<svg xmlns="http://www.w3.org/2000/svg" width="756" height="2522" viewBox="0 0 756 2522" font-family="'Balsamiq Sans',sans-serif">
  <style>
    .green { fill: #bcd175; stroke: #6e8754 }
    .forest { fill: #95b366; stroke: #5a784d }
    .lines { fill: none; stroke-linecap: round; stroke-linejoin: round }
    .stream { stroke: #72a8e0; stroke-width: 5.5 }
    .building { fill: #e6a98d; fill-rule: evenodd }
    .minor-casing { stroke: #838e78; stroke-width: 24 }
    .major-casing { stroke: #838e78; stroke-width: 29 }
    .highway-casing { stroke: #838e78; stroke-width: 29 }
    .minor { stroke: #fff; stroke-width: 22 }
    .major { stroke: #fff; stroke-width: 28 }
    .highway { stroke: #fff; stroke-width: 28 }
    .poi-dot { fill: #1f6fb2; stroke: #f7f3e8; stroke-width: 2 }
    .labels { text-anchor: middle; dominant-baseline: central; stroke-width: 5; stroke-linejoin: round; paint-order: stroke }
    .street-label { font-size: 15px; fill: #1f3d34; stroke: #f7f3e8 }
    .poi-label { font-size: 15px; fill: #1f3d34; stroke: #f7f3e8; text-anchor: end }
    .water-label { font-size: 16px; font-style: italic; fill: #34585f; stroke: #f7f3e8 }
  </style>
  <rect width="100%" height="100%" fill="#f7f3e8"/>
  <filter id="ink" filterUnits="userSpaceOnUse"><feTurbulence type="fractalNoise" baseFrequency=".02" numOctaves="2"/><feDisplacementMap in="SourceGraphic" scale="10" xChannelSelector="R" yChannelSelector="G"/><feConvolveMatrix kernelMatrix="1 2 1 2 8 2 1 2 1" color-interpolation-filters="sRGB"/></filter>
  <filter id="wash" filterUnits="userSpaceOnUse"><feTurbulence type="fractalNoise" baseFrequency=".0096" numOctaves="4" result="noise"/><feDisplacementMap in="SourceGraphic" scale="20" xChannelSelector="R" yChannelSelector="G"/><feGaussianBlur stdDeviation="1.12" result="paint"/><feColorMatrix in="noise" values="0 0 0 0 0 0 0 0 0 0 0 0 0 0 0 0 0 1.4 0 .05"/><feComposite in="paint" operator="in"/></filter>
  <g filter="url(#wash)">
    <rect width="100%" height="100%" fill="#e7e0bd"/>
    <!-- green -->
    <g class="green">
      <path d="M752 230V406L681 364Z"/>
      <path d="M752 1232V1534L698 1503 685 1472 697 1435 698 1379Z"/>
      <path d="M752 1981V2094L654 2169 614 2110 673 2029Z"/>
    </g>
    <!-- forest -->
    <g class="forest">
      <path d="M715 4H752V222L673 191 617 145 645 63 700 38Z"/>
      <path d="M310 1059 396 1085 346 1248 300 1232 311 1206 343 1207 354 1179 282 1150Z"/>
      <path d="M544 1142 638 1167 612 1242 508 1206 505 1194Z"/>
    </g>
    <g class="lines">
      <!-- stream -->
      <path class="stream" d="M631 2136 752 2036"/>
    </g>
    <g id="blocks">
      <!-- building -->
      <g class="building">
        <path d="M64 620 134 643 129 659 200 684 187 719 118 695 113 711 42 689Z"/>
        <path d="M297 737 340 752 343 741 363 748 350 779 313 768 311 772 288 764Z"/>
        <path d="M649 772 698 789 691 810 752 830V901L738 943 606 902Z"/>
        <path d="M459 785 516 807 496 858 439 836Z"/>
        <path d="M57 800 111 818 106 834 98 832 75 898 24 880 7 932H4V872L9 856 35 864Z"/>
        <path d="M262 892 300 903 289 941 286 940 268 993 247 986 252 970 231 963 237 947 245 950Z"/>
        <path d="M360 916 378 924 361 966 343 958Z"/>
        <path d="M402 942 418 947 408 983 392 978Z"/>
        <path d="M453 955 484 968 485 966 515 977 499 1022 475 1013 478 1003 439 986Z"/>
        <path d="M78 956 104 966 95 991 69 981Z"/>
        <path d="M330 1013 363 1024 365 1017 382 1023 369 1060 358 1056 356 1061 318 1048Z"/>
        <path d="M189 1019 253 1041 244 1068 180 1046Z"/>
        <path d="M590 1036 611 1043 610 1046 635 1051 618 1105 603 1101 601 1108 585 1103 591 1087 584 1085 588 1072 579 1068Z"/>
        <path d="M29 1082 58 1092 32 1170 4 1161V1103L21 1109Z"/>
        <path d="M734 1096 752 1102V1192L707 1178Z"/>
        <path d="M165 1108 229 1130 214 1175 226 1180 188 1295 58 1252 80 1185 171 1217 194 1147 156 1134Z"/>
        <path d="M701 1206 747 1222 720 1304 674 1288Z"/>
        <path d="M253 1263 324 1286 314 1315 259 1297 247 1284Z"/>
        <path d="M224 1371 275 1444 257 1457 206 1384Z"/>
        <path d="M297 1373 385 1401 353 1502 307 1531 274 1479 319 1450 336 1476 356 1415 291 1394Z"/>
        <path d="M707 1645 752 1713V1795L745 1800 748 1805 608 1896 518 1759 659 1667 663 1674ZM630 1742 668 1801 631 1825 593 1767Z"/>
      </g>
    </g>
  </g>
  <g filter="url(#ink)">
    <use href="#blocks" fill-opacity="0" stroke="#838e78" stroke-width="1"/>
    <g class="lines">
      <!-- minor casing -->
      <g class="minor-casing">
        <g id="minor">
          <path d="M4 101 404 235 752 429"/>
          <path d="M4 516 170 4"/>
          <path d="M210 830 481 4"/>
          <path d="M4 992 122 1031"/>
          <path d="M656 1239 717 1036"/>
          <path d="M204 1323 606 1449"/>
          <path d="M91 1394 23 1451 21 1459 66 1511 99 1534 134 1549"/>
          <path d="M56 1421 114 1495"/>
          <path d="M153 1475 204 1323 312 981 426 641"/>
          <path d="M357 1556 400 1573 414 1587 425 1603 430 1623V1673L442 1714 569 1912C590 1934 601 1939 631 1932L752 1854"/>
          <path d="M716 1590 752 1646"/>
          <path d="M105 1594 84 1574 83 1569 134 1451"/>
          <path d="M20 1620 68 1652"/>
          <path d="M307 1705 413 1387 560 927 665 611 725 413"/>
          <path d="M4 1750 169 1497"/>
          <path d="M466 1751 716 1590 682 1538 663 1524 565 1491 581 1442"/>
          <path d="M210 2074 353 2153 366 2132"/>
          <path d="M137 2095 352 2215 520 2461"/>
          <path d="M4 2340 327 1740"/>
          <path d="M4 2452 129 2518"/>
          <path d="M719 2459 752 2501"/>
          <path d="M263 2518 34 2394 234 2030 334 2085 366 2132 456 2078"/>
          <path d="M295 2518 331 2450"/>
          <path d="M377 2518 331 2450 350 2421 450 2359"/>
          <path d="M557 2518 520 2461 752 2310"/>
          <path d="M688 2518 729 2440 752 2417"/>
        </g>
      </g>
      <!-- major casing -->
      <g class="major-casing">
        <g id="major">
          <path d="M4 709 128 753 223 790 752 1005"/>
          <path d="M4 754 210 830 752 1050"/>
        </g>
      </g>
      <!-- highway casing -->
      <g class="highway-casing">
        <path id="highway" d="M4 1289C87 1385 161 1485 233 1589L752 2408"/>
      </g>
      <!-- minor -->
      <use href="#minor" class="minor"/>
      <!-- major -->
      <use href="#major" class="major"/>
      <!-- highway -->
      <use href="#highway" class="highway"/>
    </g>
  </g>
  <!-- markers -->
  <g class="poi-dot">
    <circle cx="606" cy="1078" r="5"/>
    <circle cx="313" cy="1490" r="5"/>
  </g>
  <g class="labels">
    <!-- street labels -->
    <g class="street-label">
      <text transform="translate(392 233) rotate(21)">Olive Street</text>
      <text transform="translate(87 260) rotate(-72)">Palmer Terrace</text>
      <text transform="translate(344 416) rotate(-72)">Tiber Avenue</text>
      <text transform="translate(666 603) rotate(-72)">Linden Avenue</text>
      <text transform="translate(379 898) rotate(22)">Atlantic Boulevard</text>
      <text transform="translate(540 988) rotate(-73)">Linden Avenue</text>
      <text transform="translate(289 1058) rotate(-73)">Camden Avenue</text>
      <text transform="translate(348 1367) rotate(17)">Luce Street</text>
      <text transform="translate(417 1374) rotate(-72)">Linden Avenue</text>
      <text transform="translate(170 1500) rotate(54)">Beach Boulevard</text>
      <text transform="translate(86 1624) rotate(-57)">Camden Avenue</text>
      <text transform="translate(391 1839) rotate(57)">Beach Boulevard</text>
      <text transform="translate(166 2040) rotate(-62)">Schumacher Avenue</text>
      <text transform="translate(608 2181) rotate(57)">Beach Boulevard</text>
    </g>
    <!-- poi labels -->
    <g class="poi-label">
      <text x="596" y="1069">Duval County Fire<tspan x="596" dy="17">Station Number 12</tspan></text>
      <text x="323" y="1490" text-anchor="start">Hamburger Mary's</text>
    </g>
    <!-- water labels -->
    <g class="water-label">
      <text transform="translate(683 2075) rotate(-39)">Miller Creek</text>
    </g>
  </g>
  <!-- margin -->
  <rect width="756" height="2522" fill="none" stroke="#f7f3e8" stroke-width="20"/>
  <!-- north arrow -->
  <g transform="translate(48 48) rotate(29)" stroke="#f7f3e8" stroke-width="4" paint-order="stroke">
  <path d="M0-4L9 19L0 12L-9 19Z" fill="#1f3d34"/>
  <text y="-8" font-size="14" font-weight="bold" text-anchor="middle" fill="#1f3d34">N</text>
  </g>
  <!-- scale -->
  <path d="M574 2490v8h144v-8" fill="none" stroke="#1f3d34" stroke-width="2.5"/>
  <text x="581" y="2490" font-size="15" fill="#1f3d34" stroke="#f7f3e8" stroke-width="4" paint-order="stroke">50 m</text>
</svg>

Your assignment: Your task is to copy each line of the material that contains the word "linejoin".

Response to the task:
    .lines { fill: none; stroke-linecap: round; stroke-linejoin: round }
    .labels { text-anchor: middle; dominant-baseline: central; stroke-width: 5; stroke-linejoin: round; paint-order: stroke }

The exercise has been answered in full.